On the other hand, France is ready to be a proud and stable partner. In reality, France is the only globally active European power at the moment, as Germany was overwhelmed and weakened by the recent election. The United States would benefit from the fact that France has the only significant army in democratic continental Europe – a battle-hardened army, which is not ashamed to show its strength anywhere in the world. The French also have a navy – the fleet was far from small during the invasion of China – as well as a significant number of bases abroad, mostly in Africa.

Having voted to leave the EU, the conditions of which departure continue to be the subject of negotiations, Britain is excluded, to a large extent, from the EU’s foreign policy. And here France stands the highest. It is stronger in Europe than it was during the first days after the establishment of the EU. The French president is so confident in his country’s power that he is not afraid to speak English when he is abroad. Charles de Gaulle and Francois Mitterrand would have died before pronouncing a single word of the language used in Albion.*

If we follow Acheson’s thesis, it looks like France, unlike Britain, did not search for a global role after it lost its imperial status. The country no longer had any colonies, but retained control over the countries which it governed, offering them money, security and the warm embrace of Francophony. Unlike the British Commonwealth, in this case, there is no strange monarchic baggage to hold onto. (Countries such as India, for example, are not happy that the British queen is the head of the British Commonwealth).

This unwavering, international elitism – this sense that one is the leader of small, subordinate nations (mostly African) – gave France its global stance on the way forward. France thinks of itself as needing to have an independent role in this mini-world and refuses to accept that the United States may treat it as anything other than an equal. One can also see this determination for independence in Charles de Gaulle’s decision to withdraw France from NATO’s overall military command in 1966, as well as Jacques Chirac’s refusal to support the U.S. war in Iraq in 2003.

The United States and France have more in common than they are likely to admit. They share a republican history and the concept of human rights, which is universal. The French elite, as well as the American but unlike the British, has shameless, nationalistic tendencies. “France has emerged from the depths of the past,” wrote de Gaulle in his “Memoirs of Hope.” “She responds to the call of the centuries. Yet she remains herself through time,” de Gaulle said. French nationalism, as well as American nationalism, share two permanent themes, which crash into each another: that of optimism and that of a fear of decline.

Lately, the pessimistic course is coming to the fore in both countries, which has led to a clash between political moderation and populism, civil tradition and iconoclasm. Some would say that Macron, with all his brilliance and education, was not any less populist than Trump was when he emerged onto the political horizon, which is the reason why, at first glance, they understand each other. It certainly appears that Macron wants to make France great again.
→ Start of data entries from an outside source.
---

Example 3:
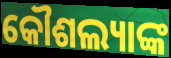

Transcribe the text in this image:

କୌଶଲ୍ୟାଙ୍କ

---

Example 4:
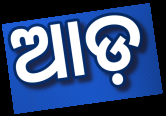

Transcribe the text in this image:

ଆଡ଼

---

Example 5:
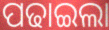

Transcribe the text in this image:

ପଢାଇଲା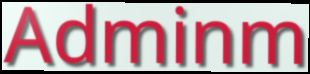
AdminmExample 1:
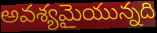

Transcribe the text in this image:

అవశ్యమైయున్నది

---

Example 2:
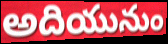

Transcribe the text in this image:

అదియునుం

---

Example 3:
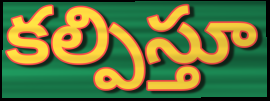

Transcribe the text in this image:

కల్పిస్తూ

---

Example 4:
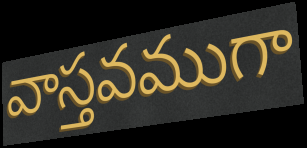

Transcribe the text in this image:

వాస్తవముగా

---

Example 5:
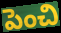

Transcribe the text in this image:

పెంచి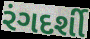
રંગદર્શીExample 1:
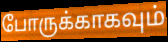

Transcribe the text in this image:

போருக்காகவும்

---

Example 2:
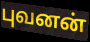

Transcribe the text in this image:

புவனன்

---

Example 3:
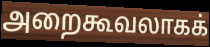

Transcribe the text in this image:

அறைகூவலாகக்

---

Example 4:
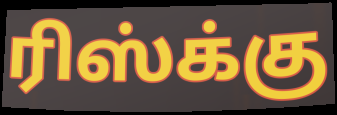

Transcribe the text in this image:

ரிஸ்க்கு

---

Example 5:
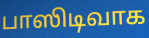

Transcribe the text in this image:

பாஸிடிவாக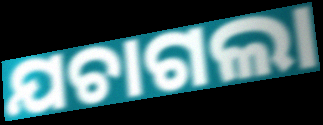
ଯଚାଗଲାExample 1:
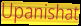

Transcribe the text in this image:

Upanishat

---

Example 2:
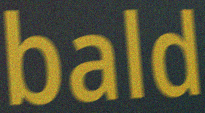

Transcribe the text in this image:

bald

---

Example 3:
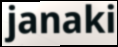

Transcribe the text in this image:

janaki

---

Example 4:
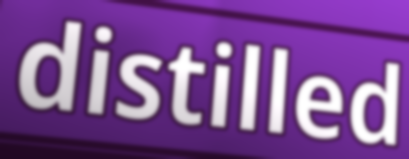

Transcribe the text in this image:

distilled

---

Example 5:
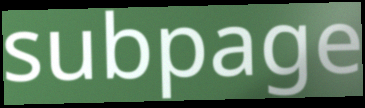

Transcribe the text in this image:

subpage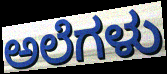
ಅಲೆಗಳುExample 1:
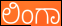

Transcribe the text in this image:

ಲಿಂಗಾ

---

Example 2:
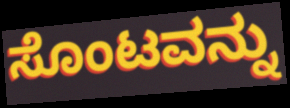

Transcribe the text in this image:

ಸೊಂಟವನ್ನು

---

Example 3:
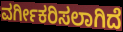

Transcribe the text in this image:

ವರ್ಗೀಕರಿಸಲಾಗಿದೆ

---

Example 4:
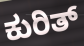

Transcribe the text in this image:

ಕುರಿತ್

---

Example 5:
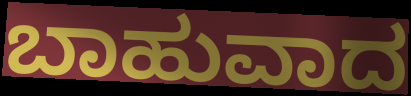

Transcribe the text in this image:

ಬಾಹುವಾದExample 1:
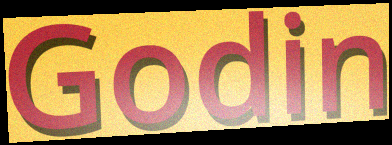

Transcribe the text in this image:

Godin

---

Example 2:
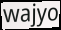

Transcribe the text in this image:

wajyo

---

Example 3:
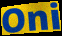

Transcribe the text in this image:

Oni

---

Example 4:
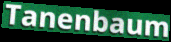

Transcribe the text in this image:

Tanenbaum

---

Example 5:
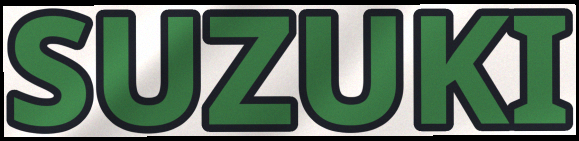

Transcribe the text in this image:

SUZUKIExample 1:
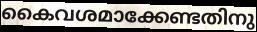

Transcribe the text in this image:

കൈവശമാക്കേണ്ടതിനു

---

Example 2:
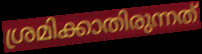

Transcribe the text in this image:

ശ്രമിക്കാതിരുന്നത്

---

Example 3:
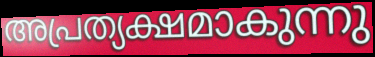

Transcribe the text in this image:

അപ്രത്യക്ഷമാകുന്നു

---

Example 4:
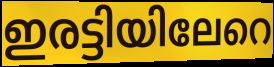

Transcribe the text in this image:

ഇരട്ടിയിലേറെ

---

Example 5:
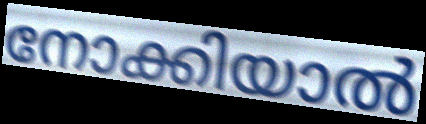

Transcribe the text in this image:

നോക്കിയാൽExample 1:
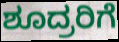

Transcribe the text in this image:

ಶೂದ್ರರಿಗೆ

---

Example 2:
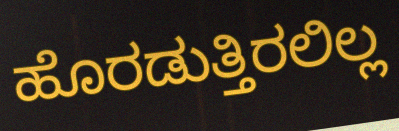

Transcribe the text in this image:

ಹೊರಡುತ್ತಿರಲಿಲ್ಲ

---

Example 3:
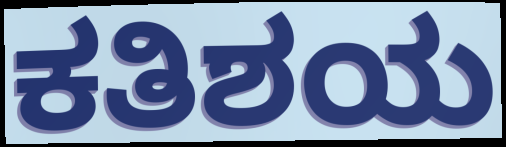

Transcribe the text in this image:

ಕತಿಶಯ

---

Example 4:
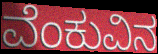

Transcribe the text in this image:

ವೆಂಕುವಿನ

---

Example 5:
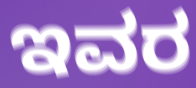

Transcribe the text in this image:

ಇವರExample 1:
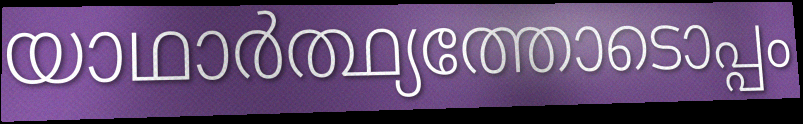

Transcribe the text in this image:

യാഥാർത്ഥ്യത്തോടൊപ്പം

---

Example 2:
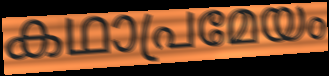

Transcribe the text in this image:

കഥാപ്രമേയം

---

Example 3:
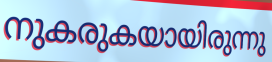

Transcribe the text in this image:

നുകരുകയായിരുന്നു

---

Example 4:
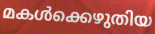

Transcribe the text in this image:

മകൾക്കെഴുതിയ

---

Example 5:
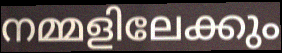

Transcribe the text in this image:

നമ്മളിലേക്കുംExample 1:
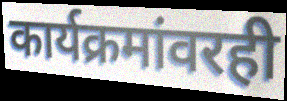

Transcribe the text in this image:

कार्यक्रमांवरही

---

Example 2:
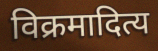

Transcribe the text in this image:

विक्रमादित्य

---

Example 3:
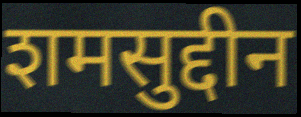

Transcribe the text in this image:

शमसुद्दीन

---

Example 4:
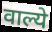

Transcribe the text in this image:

वाल्ये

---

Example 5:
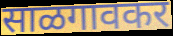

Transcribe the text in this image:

साळगावकर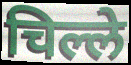
चिल्ले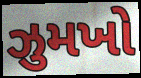
ઝુમખોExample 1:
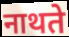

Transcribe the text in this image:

नाथते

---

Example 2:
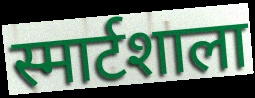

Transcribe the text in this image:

स्मार्टशाला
France is the United States’ fair, sometimes sharp, democratic ally, with its indispensable feeling of exclusivity. France does not shrink from disagreeing with the world’s superpower, nor does it accept that the ways of the United States are better than those of France. The differences between the two are often based on principles, but can also be stylistic and symbolic. There has always been secret admiration in Washington for the French obstinacy and sense of comfort, whether they are running a political campaign, military intervention or war.

An ally who agrees with you after a little persuasion is no less useless than the one who agrees obediently. Without any doubt, for the big issues of our time – Islamic terrorism, the future of Western civilization and China’s hegemonic claims – the United States and France are in total agreement – allies for the future.

*Editor’s note: Albion is the oldest known name of the island of Great Britain.